Il est à noter, si l'on se rapporte à la tradition de la légion étrangère, que
l'officier passera la fête de Noël avec ses hommes plutôt qu'en compagnie de
sa famille. Aussi, le geste du lieutenant-colonel de Gaulle arborant un brassard
noir pour marquer le deuil d'un de ses hommes orphelin fait partie des gestes
forts qu'un officier peut pratiquer et qui sont le reflet de la relation vraiment
particulière qu'entretient l'officier avec son subordonné. Et celui-ci n'hésitera
pas à sacrifier sa vie pour son chef. Mais en dehors de tout champ de bataille,
l'officier a différents moyens de montrer de l'égard, de la considération pour
ceux qu'il commande, de se donner pour reprendre le terme du général Rollet.

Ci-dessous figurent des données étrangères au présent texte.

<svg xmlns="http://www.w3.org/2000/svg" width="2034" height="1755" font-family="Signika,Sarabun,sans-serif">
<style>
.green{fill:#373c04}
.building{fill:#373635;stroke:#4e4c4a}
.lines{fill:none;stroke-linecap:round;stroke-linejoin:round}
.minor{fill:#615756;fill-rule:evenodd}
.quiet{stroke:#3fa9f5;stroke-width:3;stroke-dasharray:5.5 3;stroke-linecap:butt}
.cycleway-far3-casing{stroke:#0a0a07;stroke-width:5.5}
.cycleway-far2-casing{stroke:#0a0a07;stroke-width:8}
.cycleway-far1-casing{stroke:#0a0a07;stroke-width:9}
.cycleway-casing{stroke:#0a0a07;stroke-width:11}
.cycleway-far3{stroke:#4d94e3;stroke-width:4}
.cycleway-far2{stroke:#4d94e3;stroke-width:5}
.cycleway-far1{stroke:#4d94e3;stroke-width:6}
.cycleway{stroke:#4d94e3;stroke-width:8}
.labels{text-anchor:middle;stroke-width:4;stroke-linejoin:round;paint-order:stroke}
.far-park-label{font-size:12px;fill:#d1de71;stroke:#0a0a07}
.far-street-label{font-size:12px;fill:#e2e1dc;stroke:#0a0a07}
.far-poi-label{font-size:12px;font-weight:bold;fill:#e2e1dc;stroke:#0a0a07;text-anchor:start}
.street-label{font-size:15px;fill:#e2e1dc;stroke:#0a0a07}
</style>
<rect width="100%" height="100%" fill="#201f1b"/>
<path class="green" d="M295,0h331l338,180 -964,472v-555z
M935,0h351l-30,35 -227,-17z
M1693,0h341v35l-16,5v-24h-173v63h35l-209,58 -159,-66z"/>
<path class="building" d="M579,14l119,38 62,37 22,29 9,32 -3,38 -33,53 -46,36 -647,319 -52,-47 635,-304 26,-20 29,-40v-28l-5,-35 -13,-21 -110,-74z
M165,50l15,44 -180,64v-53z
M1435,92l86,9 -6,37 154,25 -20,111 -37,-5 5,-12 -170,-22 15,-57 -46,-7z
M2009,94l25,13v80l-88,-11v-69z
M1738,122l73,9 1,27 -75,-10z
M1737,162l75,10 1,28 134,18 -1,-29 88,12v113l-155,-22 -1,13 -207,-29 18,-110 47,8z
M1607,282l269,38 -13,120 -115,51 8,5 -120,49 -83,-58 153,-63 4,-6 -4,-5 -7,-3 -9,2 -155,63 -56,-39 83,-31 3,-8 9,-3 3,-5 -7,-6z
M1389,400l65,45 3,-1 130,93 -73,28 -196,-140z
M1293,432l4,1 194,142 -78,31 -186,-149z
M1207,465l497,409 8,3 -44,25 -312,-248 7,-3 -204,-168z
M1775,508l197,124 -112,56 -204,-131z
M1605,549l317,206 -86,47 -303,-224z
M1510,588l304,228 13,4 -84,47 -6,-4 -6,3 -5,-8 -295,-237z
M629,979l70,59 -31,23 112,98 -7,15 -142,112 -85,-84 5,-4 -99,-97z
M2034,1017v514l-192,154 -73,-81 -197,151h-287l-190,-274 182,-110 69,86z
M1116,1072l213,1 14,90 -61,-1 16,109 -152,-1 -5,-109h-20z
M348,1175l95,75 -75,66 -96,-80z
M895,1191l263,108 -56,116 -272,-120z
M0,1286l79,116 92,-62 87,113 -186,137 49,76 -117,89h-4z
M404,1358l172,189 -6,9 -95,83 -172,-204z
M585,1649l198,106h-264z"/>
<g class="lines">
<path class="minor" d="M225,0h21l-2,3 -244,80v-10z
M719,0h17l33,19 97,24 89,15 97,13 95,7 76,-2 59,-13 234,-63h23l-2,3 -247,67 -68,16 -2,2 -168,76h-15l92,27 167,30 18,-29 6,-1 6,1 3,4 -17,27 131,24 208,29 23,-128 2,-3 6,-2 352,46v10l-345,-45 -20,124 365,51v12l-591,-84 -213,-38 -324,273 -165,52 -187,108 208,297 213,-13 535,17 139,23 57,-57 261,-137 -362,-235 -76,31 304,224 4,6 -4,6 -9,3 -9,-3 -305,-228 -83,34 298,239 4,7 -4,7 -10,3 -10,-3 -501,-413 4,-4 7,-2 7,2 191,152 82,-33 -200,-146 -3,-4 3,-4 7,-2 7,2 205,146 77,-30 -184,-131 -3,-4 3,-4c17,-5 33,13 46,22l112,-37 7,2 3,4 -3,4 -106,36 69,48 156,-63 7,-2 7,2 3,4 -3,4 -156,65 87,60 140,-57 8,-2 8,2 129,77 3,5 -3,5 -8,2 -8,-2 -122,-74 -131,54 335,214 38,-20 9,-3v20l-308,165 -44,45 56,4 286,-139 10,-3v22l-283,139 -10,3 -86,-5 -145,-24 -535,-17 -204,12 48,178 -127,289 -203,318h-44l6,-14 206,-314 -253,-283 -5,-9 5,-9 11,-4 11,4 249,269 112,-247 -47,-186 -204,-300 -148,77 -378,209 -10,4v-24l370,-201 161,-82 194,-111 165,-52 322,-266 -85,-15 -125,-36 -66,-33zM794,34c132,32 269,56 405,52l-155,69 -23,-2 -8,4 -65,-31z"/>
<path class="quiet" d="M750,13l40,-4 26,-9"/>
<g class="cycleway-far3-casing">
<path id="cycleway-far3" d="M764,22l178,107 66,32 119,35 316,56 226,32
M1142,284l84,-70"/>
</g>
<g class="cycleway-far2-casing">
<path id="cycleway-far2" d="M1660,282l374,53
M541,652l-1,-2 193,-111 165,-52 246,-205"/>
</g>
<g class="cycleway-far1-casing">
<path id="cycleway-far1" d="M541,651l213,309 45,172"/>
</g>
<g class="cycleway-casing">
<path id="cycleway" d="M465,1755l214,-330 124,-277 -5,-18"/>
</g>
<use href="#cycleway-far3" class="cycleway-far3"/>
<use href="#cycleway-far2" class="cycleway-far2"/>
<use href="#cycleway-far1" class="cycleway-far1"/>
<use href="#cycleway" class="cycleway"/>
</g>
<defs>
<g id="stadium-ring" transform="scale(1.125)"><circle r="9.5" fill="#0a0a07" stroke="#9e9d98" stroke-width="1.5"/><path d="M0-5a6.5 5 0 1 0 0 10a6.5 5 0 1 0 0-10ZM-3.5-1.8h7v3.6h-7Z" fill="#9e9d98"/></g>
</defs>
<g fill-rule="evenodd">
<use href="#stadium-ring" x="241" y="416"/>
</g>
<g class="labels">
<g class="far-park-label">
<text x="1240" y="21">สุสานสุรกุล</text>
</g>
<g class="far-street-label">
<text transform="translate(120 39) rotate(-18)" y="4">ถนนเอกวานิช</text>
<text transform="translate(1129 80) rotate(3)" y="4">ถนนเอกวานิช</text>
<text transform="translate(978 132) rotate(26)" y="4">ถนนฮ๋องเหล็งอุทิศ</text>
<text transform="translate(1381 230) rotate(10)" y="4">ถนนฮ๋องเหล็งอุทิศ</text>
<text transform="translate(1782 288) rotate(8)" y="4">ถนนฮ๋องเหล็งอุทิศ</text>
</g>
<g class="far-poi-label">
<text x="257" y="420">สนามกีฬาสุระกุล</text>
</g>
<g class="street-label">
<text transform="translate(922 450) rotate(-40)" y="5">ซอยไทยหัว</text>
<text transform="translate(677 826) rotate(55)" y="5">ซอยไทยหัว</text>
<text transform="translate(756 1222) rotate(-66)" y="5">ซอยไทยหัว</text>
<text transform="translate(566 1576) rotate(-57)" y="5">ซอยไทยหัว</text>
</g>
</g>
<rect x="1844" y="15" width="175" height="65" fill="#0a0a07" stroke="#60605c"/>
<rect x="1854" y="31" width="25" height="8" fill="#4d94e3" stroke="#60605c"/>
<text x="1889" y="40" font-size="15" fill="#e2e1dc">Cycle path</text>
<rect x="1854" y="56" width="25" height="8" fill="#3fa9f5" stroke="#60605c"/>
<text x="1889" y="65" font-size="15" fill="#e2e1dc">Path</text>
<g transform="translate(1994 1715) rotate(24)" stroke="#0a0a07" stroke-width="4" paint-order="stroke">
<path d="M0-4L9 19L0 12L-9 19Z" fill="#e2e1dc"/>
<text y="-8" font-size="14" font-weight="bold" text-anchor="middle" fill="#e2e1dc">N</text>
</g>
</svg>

Il peut par exemple accompagner un militaire dans son développement et son
accomplissement l'aidant à s'élever sur le plan professionnel. Sur le plan social,
entretenir un esprit de cohésion au sein d'une unité aura pour conséquence
d'améliorer les rapports humains et donc la qualité des services rendus. Le rôle
social de l'officier qui fait toute la spécificité du métier de militaire donne un
peu plus de noblesse à la mission du cadre dans les armées.